John Ozier (left) is president of UWT Logistics and its year-old offshoot, United Warehouse Transportation. Chris Williams is CEO. A forklift speeds by in the 480,000-square-foot warehouse on Holmes Road. The company employs about 160 workers. (Photo by Mike Brown)

By Jonathan Devin

Memphis Commercial Appeal

Posted February 24, 2013 at 9:52 p.m.

A new transportation company started by UWT Logistics in Memphis has turned multi-million dollar revenues in its first year. How? By asking clients what they needed.

UWT’s new shipping line is shooting for 45 freight trucks by year’s end, crisscrossing the continent.

“We just simply said ‘yes’ a whole lot of times,” said Chris Williams, chief executive officer of UWT Logistics and its year-old United Warehouse Transportation unit. “A lot of people don’t want to try something new or take a chance. It’s amazing how many times we’ve won.”

UWT Logistics opened in 1934 as a simple operation called United Warehouse. It had about three clients and 150,000 square feet of warehouse space when Calvin Ozier bought the company in the mid-1990s. Ozier remains the majority owner.

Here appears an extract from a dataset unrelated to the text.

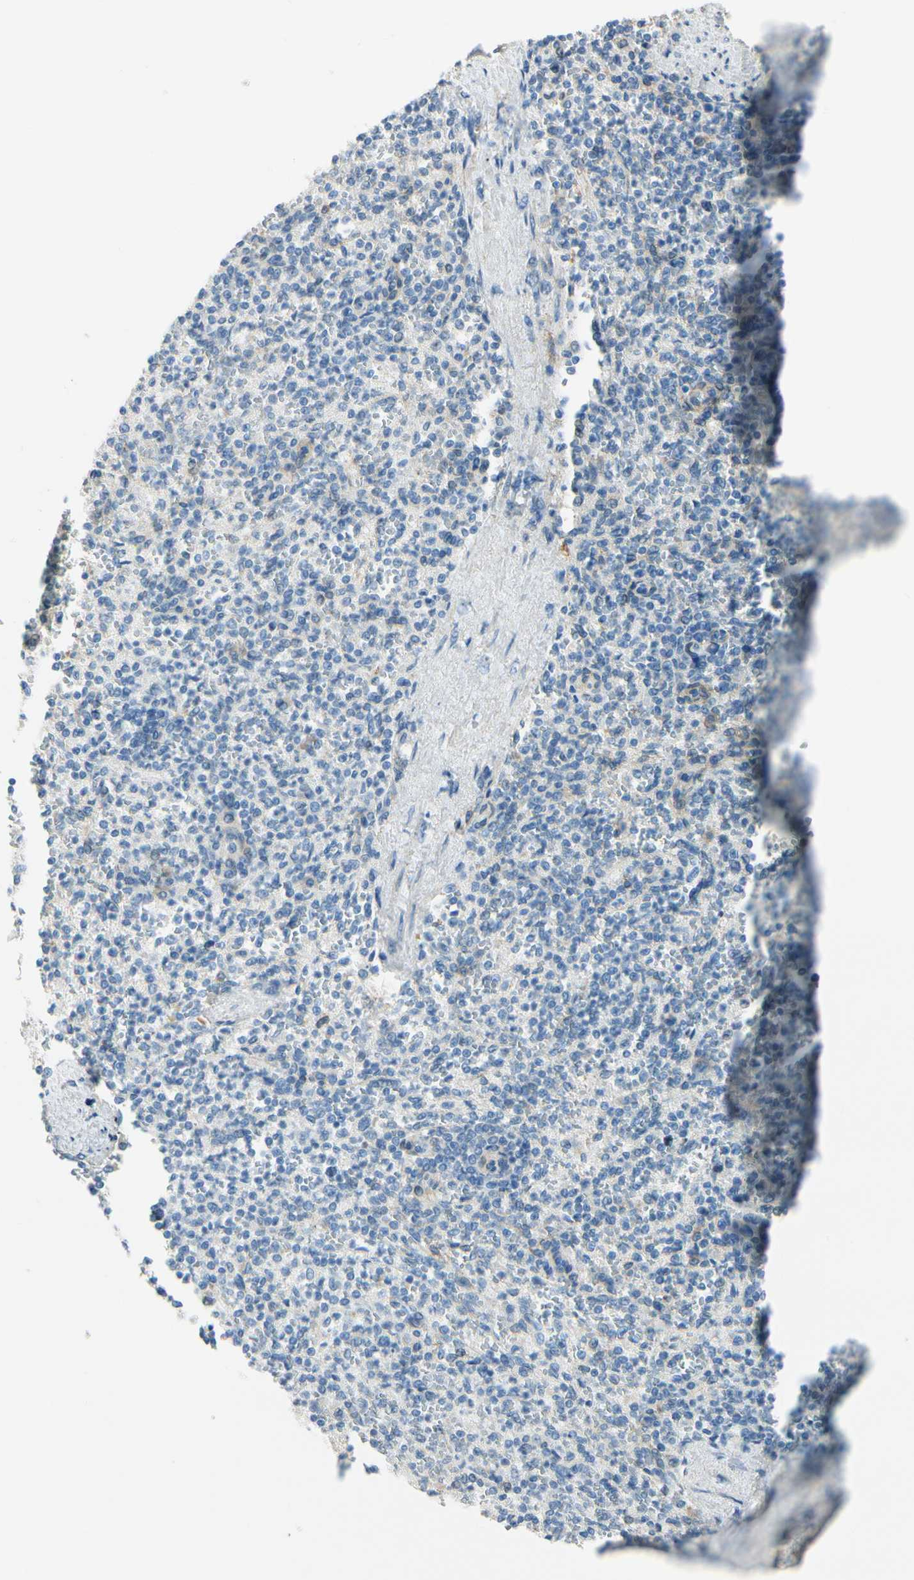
{"staining": {"intensity": "weak", "quantity": "<25%", "location": "cytoplasmic/membranous"}, "tissue": "spleen", "cell_type": "Cells in red pulp", "image_type": "normal", "snomed": [{"axis": "morphology", "description": "Normal tissue, NOS"}, {"axis": "topography", "description": "Spleen"}], "caption": "Immunohistochemistry (IHC) photomicrograph of unremarkable human spleen stained for a protein (brown), which displays no staining in cells in red pulp. The staining is performed using DAB (3,3'-diaminobenzidine) brown chromogen with nuclei counter-stained in using hematoxylin.", "gene": "AMPH", "patient": {"sex": "female", "age": 74}}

A couple years after the purchase, Ozier’s son John came on board as president and the company began branching out. They now have 30 clients and over a million square feet.

Within the 50,000-employee transportation industry built around Memphis’ logistics hub, companies are striving to handle rising fuel costs, flat freight rates and driver shortages. Sitting down for an interview in UWT’s Memphis office, John Ozier described just how the firm has succeeded, growing to 160 employees.

“We’d bring the product in from wherever it was manufactured, inventory it, and we would put it into a pick location and then pick the orders and ship it,” Ozier said. “A couple years ago we started doing transportation. Both of them have taken off, but the transportation company has gone wild.”

In January 2012, UWT Logistics began operating United Warehouse Transportation with about eight trucks and a handful of drivers, some of which came through the acquisition of another small transportation company.

Its initial revenue was just under $1 million, but a year later that has grown to about $6 million in revenue and 25 trucks. Williams expects to have 45 trucks total in a couple months and plans to end the year with $8 million to $10 million in revenue.

Transportation afforded opportunities that warehousing did not, he said.

“In warehousing you have to wait for the business to come to you,” Ozier said. “It’s such a major expense for someone to move all of their products from one facility to another unless everything happens in perfect timing and someone outgrows their old facility. With transportation, you can call anybody and if your prices are good and you can promise good service, a lot of people will give you a chance.”